According to media reports, ICGLR hopes such a force would help return normalcy to eastern DRC after years of hostilities. The reports also say that, while the African Union has pledged to contribute troops to the force, a contingent of the 23 March Movement (M23) armed group would be included in a deployment at the airport in Goma, capital of DRC’s North Kivu province.

The armed group – made up of former national army troops who mutinied in April and named after a 23 March 2009 peace agreement that they reportedly say has not been implemented – occupied Goma on 19 November, after an advance that included clashes with the DRC armed forces, known by the French acronym FARDC.

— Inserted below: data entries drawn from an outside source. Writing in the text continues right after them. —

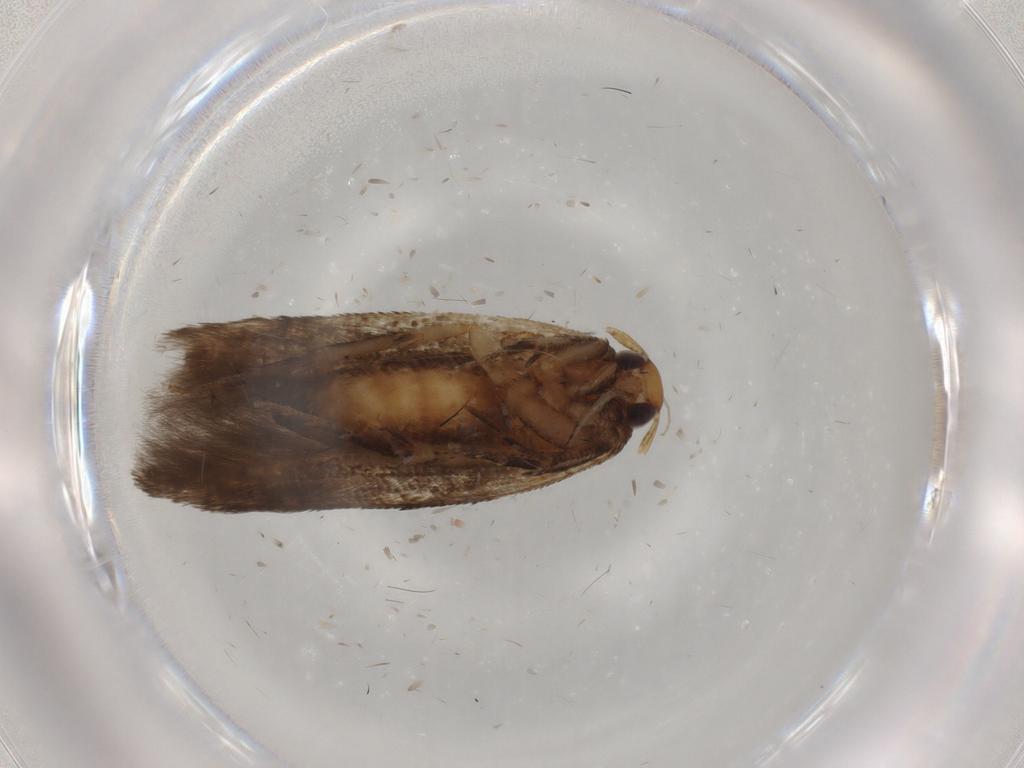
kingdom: Animalia
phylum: Arthropoda
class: Insecta
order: Lepidoptera
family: Cosmopterigidae
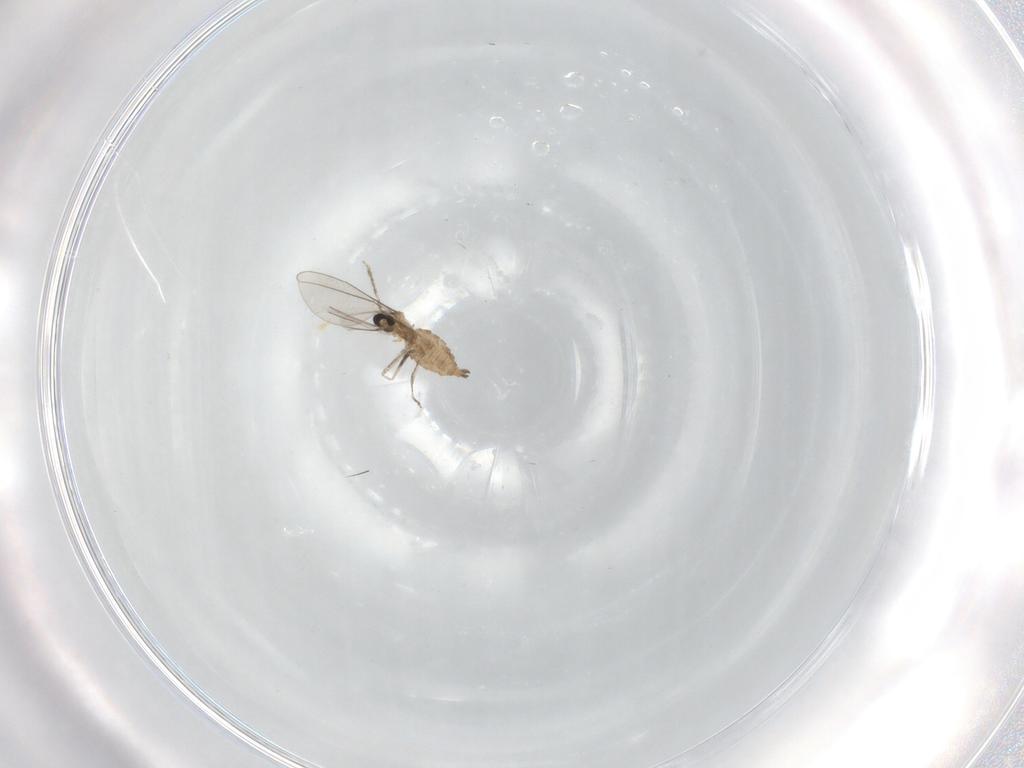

Amidst widespread condemnation and calls for their withdrawal, they pulled out from the city of one million after 11 days in accordance with requirements laid out in an ICGLR communiqué, and monitored by some of the 1,500 peacekeepers from the UN Stabilization Mission in the DRC (MONUSCO) who are deployed in Goma.

The Security Council will ponder the ICGLR proposal in terms of how it can help advance the MONUSCO peacekeeper mandate, Mr. Ladsous told reporters.

It will do the same for two other proposals Mr. Ladsous presented. He said there could be “additional force enablers,” which referred to adding equipment that MONUSCO could use to boost its efficiency.

He also said the Council could choose to support an “expanded version” of the ICGLR’s Joint Verification Mechanism, which monitors the border between DRC and Rwanda. According to media reports, Rwanda has allegedly played a role in the multi-faceted conflict in the eastern DRC over the years.

Mr. Ladsous described the proposals as “very preliminary thoughts” on the part of the UN Department of Peacekeeping Operations (DPKO), which he heads.

“Security (Council) members reacted with considerable interest to those ideas,” Mr. Ladsous said. “Of course, they will want to consider options, and this is what we are working upon,” he added, saying that an “important dimension” would be to consult countries contributing troops to MONUSCO.

The peacekeeping chief noted that the UN had responded to a Ugandan request to provide some technical help for peace talks the East African country is to host in its capital, Kampala, between the DRC Government and the M23.

He said the UN was developing “contingency plans” in the event the M23 seeks to return to Goma, adding that despite the armed group’s withdrawal, some elements of it remained north of the city.

For now, MONUSCO “continues to patrol actively in the city,” said Mr. Ladsous, adding it was doing so alongside 2,400 DRC police, who had returned in the wake of the M23’s withdrawal.

Mr. Ladsous said the UN was also investigating a number of reports of human rights abuses allegedly committed by M23 members and other armed groups – and also by “some elements” of FARDC troops in the town of Minova, close to Goma.

Health centres recorded some 70 rapes in the area of Minova, according to an inter-UN agency assessment mission this week, while media reports said FARDC troops reportedly withdrew from Minova after losing Goma to the M23.

“We have taken measures to patrol regularly around the various displaced persons camps to prevent further attacks,” Mr. Ladsous said.

Separately today, a UN spokesperson, Eduardo del Buey, told a news briefing at UN Headquarters that preliminary investigations by MONUSCO indicate that some FARDC troops committed violations “including rape and looting.”

“MONUSCO cannot confirm the reported figure of 72 rapes, but it is on the ground conducting further investigations,” he said at a briefing for journalists, citing an updated statistic for the number of rape victims.

Mr. del Buey also said MONUSCO was investigating allegations of violations including killings, wounding of civilians, rape, looting, as well as the forced recruitment of children by M23 elements in Goma and neighbouring areas.

Reacting to the reports, the UN Secretary-General’s Special Representative on Sexual Violence in Conflict, Zainab Hawa Bangura, expressed her alarm at the increasing incidents of attacks in eastern DRC.

“I strongly condemn these acts of sexual violence and other human rights abuses,” she said in a statement.